Cierras los ojos. ¿Qué ves? Tú respuesta inmediata es negro. Te esfuerzas más y te enfocas en lo que ves o no estás viendo. De pronto ves otros colores: figuras abstractas grises, pincelados azules, unos círculos rojos, una esfera amarilla y todas las luces del cuerpo. Abres los ojos y ves agua azul. Observa. Estás dentro de la selva acorralado de matices de verde y de un paisaje infinito que conoces desde que eres pequeño. Realmente no es verde porque es de noche, pero tú logras distinguir los objetos como si fuera de día. Es un paisaje que te han enseñado a observar y a conservar desde que naciste. Tu familia lo conoce igual de bien que tú, ya que también ha vivido toda su vida rodeada de esas mismas pinceladas verdes. ¿Cómo te sientes?

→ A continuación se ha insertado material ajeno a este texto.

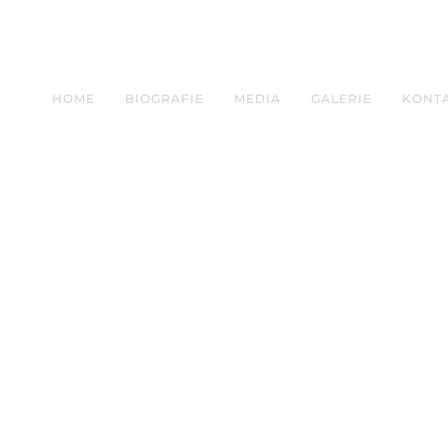
HOME
BIOGRAFIE
MEDIA
GALERIE
KONT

Caminas a través de la selva. En tu camino, te encuentras con abstracciones artísticas que brotan de la misma selva. Texturas vivas que representan la vitalidad de esta naturaleza. Sigues avanzando. Cada forma abstracta que ves es una invitación a descubrir nuevamente el mundo que tienes impregnado dentro de tu existencia. Avanzas aún más. Sientes una combinación de asombro y reflexión, como si hubieras descubierto un nuevo lenguaje que comunica tu esencia. Sientes la necesidad de compartir todo eso que conoces y la forma en que observas con tu cultura y todas las demás. Necesitas transmitir la armonía que sientes con la naturaleza. cierras los ojos.